There aren’t that many ways double glazing businesses can protect themselves against rogue customers and those that try to make life difficult for the company. After years of claim culture, businesses have very few rights and the consumers have an unfair amount. Still, there are ways in which you can run a business which then has it’s own forms of protection.
First some context. A popular member of our Twitter community last week tweeted about finishing a conservatory with a very large outstanding balance that remained as the job was finished. They went on to say that the customer had informed them they were going away for a week and would pay the very large outstanding balance when they got back. Rightly, the industry responded with disgust, surprise and sympathy for the company.
The conversation progressed and it turns out the company didn’t take stage payments for conservatories.

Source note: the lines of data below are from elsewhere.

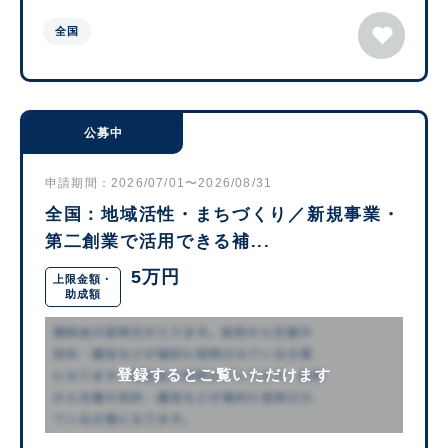
全国
公募中
申請期間：2026/07/01〜2026/08/31
全国：地域活性・まちづくり／新規事業・
第二創業で活用できる補...
5万円
上限金額・
助成額
登録するとご覧いただけます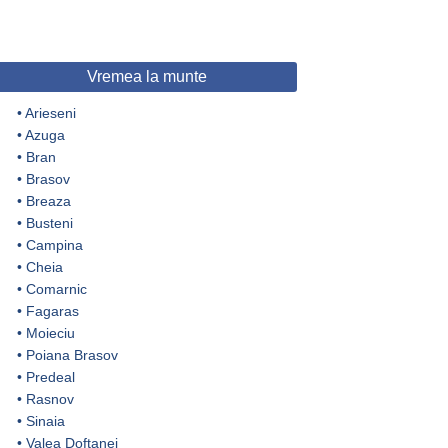
Vremea la munte
•
Arieseni
•
Azuga
•
Bran
•
Brasov
•
Breaza
•
Busteni
•
Campina
•
Cheia
•
Comarnic
•
Fagaras
•
Moieciu
•
Poiana Brasov
•
Predeal
•
Rasnov
•
Sinaia
•
Valea Doftanei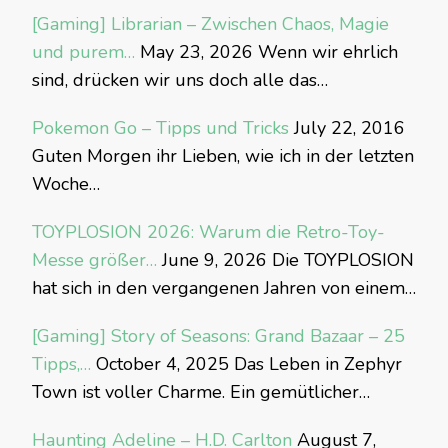
[Gaming] Librarian – Zwischen Chaos, Magie
und purem…
May 23, 2026
Wenn wir ehrlich
sind, drücken wir uns doch alle das…
Pokemon Go – Tipps und Tricks
July 22, 2016
Guten Morgen ihr Lieben, wie ich in der letzten
Woche…
TOYPLOSION 2026: Warum die Retro-Toy-
Messe größer…
June 9, 2026
Die TOYPLOSION
hat sich in den vergangenen Jahren von einem…
[Gaming] Story of Seasons: Grand Bazaar – 25
Tipps,…
October 4, 2025
Das Leben in Zephyr
Town ist voller Charme. Ein gemütlicher…
Haunting Adeline – H.D. Carlton
August 7,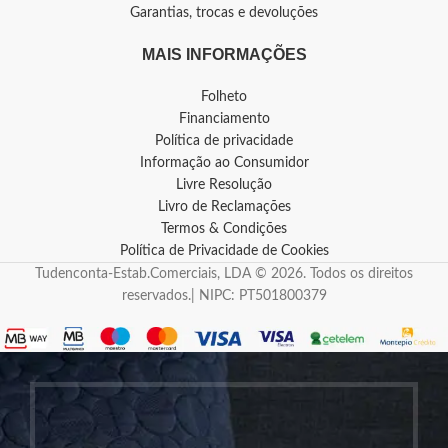
Garantias, trocas e devoluções
MAIS INFORMAÇÕES
Folheto
Financiamento
Política de privacidade
Informação ao Consumidor
Livre Resolução
Livro de Reclamações
Termos & Condições
Política de Privacidade de Cookies
Tudenconta-Estab.Comerciais, LDA © 2026. Todos os direitos
reservados.| NIPC: PT501800379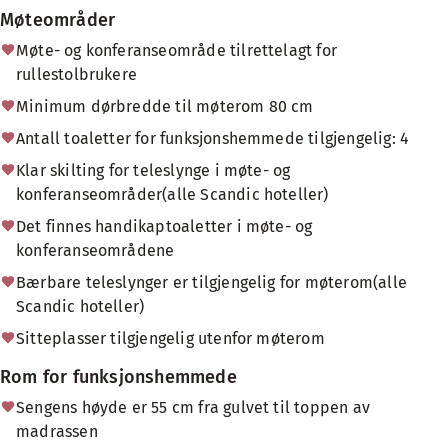
Møteområder
Møte- og konferanseområde tilrettelagt for
rullestolbrukere
Minimum dørbredde til møterom 80 cm
Antall toaletter for funksjonshemmede tilgjengelig: 4
Klar skilting for teleslynge i møte- og
konferanseområder(alle Scandic hoteller)
Det finnes handikaptoaletter i møte- og
konferanseområdene
Bærbare teleslynger er tilgjengelig for møterom(alle
Scandic hoteller)
Sitteplasser tilgjengelig utenfor møterom
Rom for funksjonshemmede
Sengens høyde er 55 cm fra gulvet til toppen av
madrassen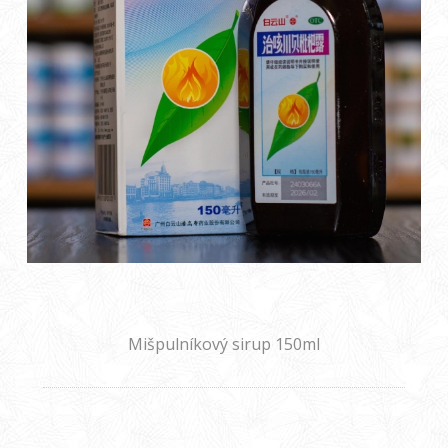
Mišpulníkový sirup 150ml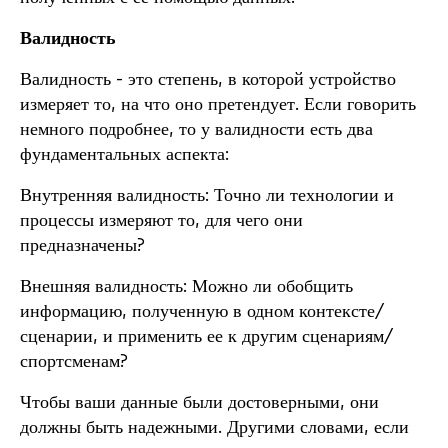
Валидность
Валидность - это степень, в которой устройство
измеряет то, на что оно претендует. Если говорить
немного подробнее, то у валидности есть два
фундаментальных аспекта:
Внутренняя валидность:
Точно ли технологии и
процессы измеряют то, для чего они
предназначены?
Внешняя валидность:
Можно ли обобщить
информацию, полученную в одном контексте/
сценарии, и применить ее к другим сценариям/
спортсменам?
Чтобы ваши данные были достоверными, они
должны быть надежными. Другими словами, если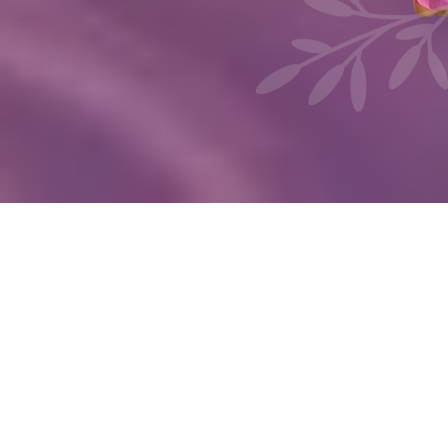
ENERGIES ET PRATIQUES
DOUCES
Les styles et pratiques
posturales
Débutants, explorez les
asanas
pour
trouver votre voie.
Yogis avancés
,
diversifiez vos flux pour
challenger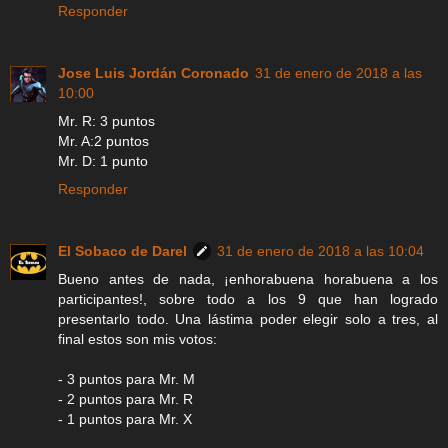
Responder
Jose Luis Jordán Coronado
31 de enero de 2018 a las
10:00
Mr. R: 3 puntos
Mr. A:2 puntos
Mr. D: 1 punto
Responder
El Sobaco de Darel
31 de enero de 2018 a las 10:04
Bueno antes de nada, ¡enhorabuena horabuena a los
participantes!, sobre todo a los 9 que han logrado
presentarlo todo. Una lástima poder elegir solo a tres, al
final estos son mis votos:
- 3 puntos para Mr. M
- 2 puntos para Mr. R
- 1 puntos para Mr. X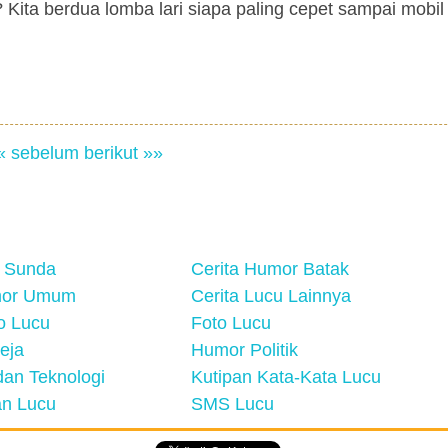
Kita berdua lomba lari siapa paling cepet sampai mobil 
« sebelum
berikut »»
 Sunda
Cerita Humor Batak
mor Umum
Cerita Lucu Lainnya
eo Lucu
Foto Lucu
eja
Humor Politik
an Teknologi
Kutipan Kata-Kata Lucu
n Lucu
SMS Lucu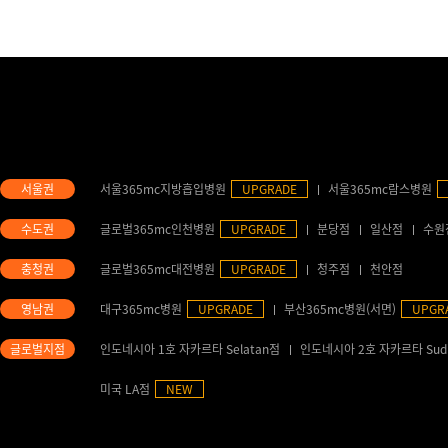
서울365mc지방흡입병원
UPGRADE
서울365mc람스병원
글로벌365mc인천병원
UPGRADE
분당점
일산점
수원
글로벌365mc대전병원
UPGRADE
청주점
천안점
대구365mc병원
UPGRADE
부산365mc병원(서면)
UPGR
인도네시아 1호 자카르타 Selatan점
인도네시아 2호 자카르타 Sud
미국 LA점
NEW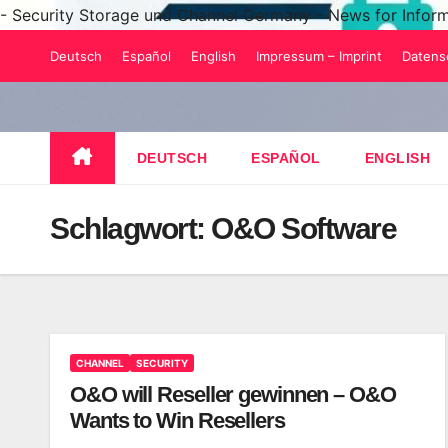
- Security Storage und Channel Germany - News for Infor
Zum
Deutsch
Español
English
Impressum – Imprint
Datens
Inhalt
springen
DEUTSCH
ESPAÑOL
ENGLISH
Schlagwort:
O&O Software
CHANNEL
SECURITY
O&O will Reseller gewinnen – O&O
Wants to Win Resellers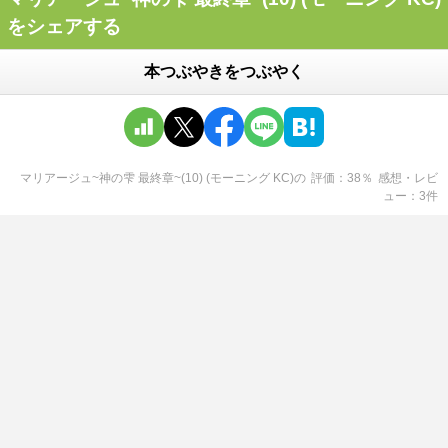
をシェアする
本つぶやきをつぶやく
マリアージュ~神の雫 最終章~(10) (モーニング KC)
の
評価
38
％
感想・レビ
ュー
3
件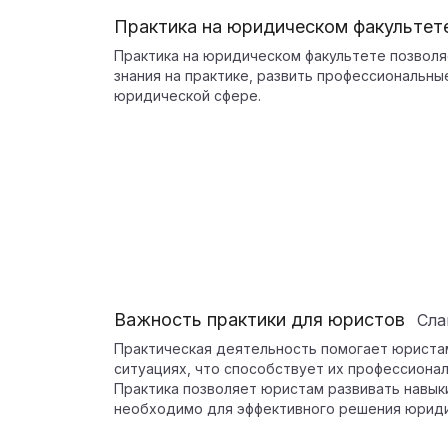
Практика на юридическом факультет
Практика на юридическом факультете позвол
знания на практике, развить профессиональны
юридической сфере.
Важность практики для юристов
Сл
Практическая деятельность помогает юриста
ситуациях, что способствует их профессионал
Практика позволяет юристам развивать навыки
необходимо для эффективного решения юриди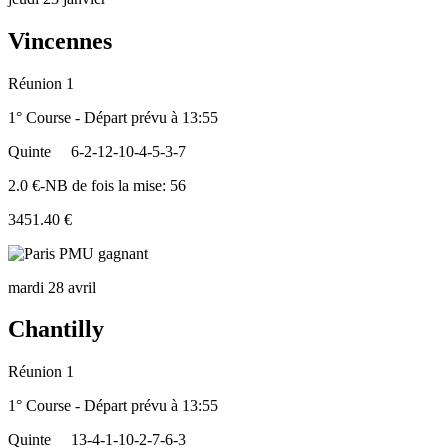
Vincennes
Réunion 1
1° Course - Départ prévu à 13:55
Quinte
6-2-12-10-4-5-3-7
2.0 €-NB de fois la mise: 56
3451.40 €
mardi 28 avril
Chantilly
Réunion 1
1° Course - Départ prévu à 13:55
Quinte
13-4-1-10-2-7-6-3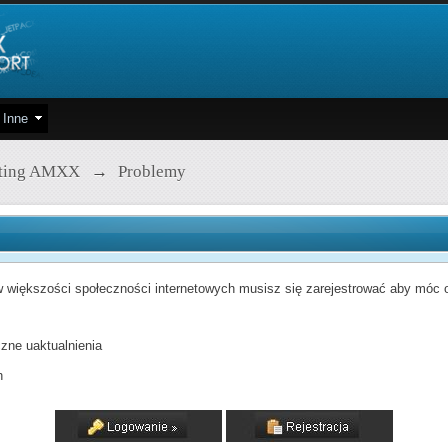
Inne
pting AMXX
→
Problemy
 większości społeczności internetowych musisz się zarejestrować aby móc od
zne uaktualnienia
h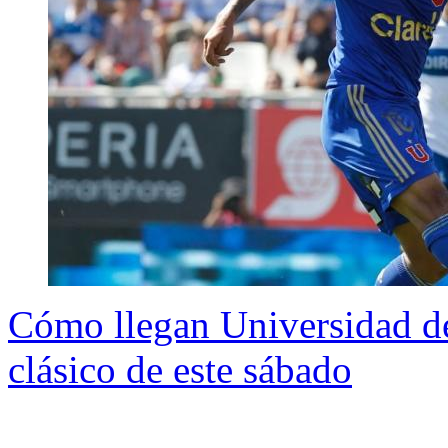
Cómo llegan Universidad de
clásico de este sábado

I think out of courtesy to the customer and to appear not to be money grabbing, which is a commendable thought and a good way to look different from the cowboys. However, it does leave the customer holding all the cards and very little the company can do when these sorts of situations arise.
We as a company do take stage payments. We take an initial deposit, then split the remaining amount up 3 times to reflect the progress of work, then leave a small amount, say £1000, right at the very end. If the customer feels there is something that needs to be put right then they can withhold that final amount until the issues are rectified. Whilst at the same time we have received the majority of the value of the contract and doesn’t leave us with a cash flow problem.
Stage payments are important for business. It keeps a healthy cash flow in place and it does provide a form of protection from those customers who are determined to be difficult when it comes to paying balances. We all know that our industry does get abused by certain customers. The phrase “the customer is always right” definitely does not apply to all and it is important that we as businesses operate in a way which does provide a form of natural protection against abuses by customers.
I have said before on many occasions that it seems that consumers have far more rights and protection than businesses do and that businesses are now treated with very high levels of disrespect. I personally blame the media and TV’s programmes that encourage people to barter for absolutely everything, unfairly forcing prices down and being taught that business is there to be abused!